▶ **REQUIRED ACTION**:
Reproduce every line of the data below word for word, leaving out the pictures.

▶ **SOURCE MATERIAL**:
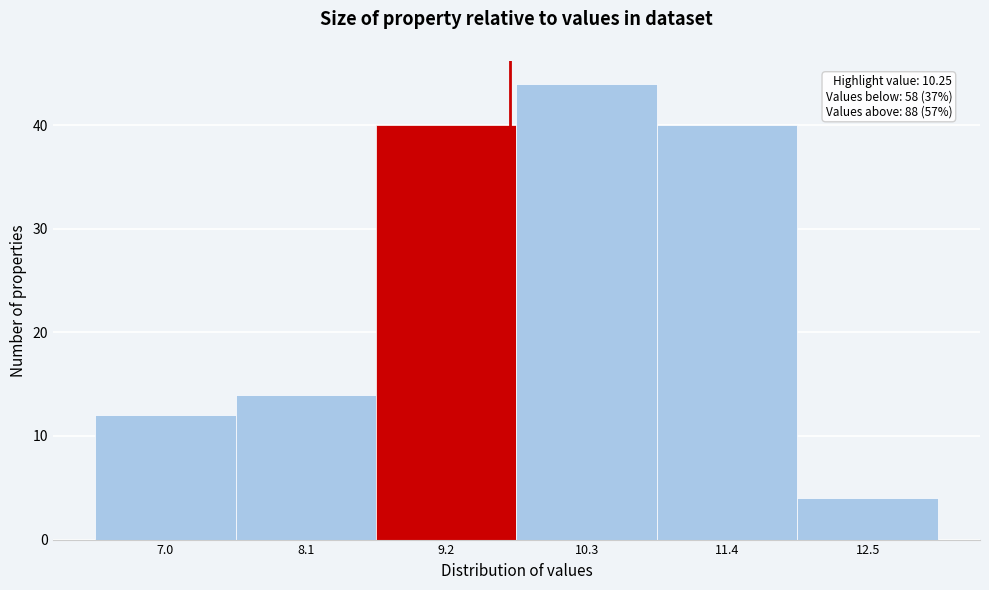

Reading left to right, list all the values displayed in this chart.

12	14	40	44	40	4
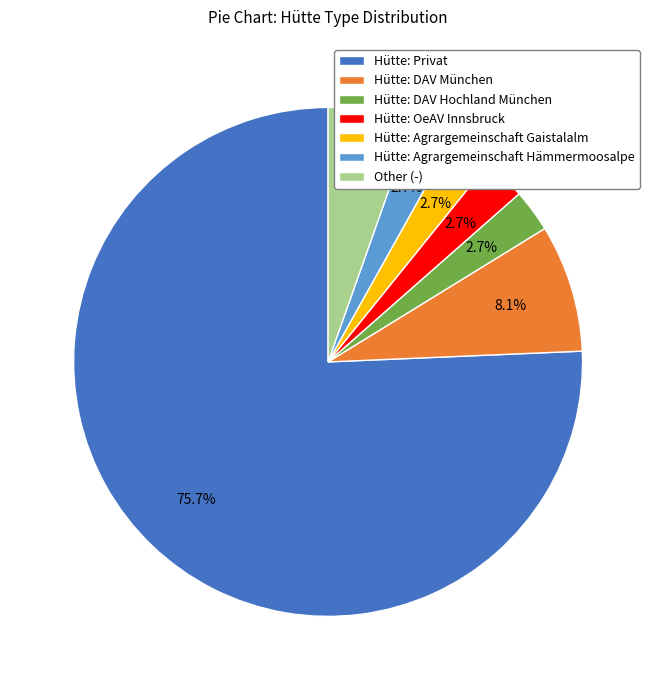

How much of the chart is everything except Hütte: OeAV Innsbruck?

97.3%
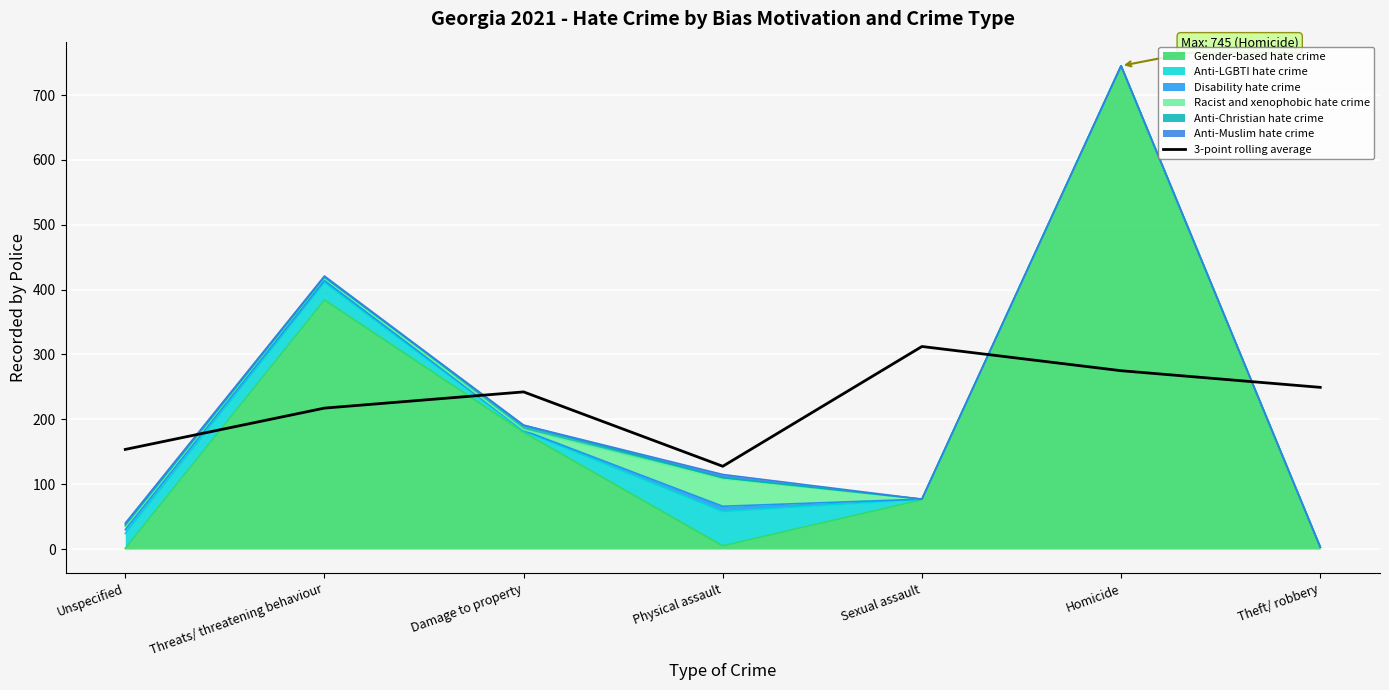

How many values exceed 242?

4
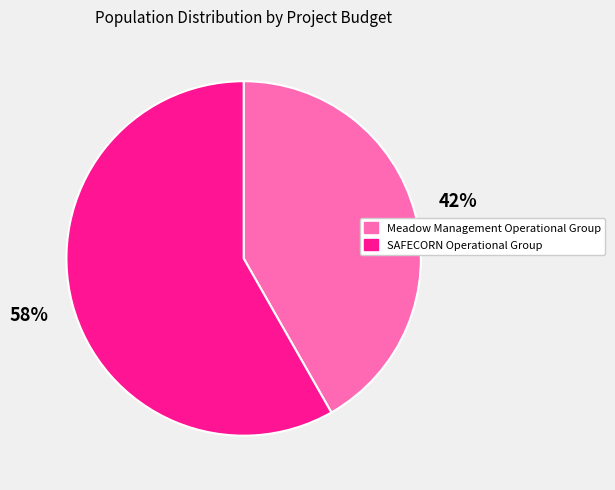

Do Meadow Management Operational Group and SAFECORN Operational Group together represent more than half of the pie?

Yes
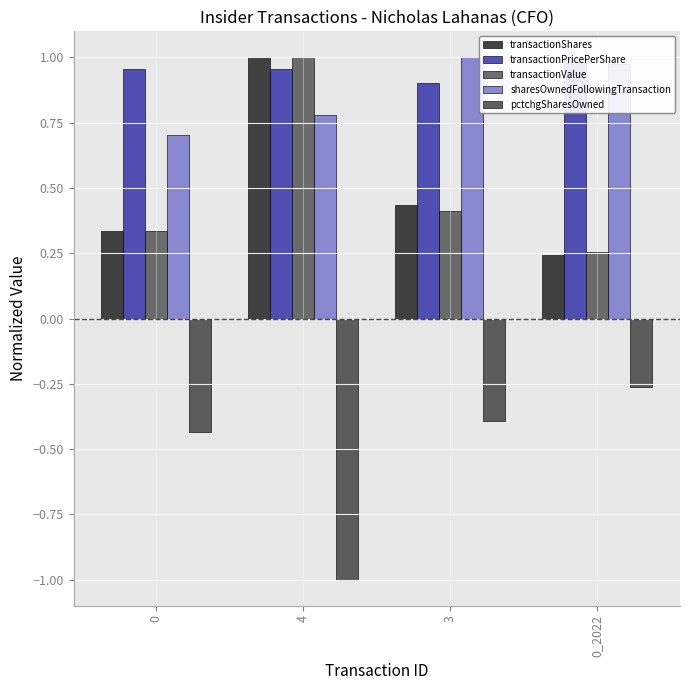

Which category has the highest value in the transactionValue series?

4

▶ **ANSWER TO THE PROBLEM**:
Reading left to right, list all the values displayed in this chart.

12	14	40	44	40	4

How much of the chart is everything except Hütte: OeAV Innsbruck?

97.3%

How many values exceed 242?

4

Do Meadow Management Operational Group and SAFECORN Operational Group together represent more than half of the pie?

Yes

Which category has the highest value in the transactionValue series?

4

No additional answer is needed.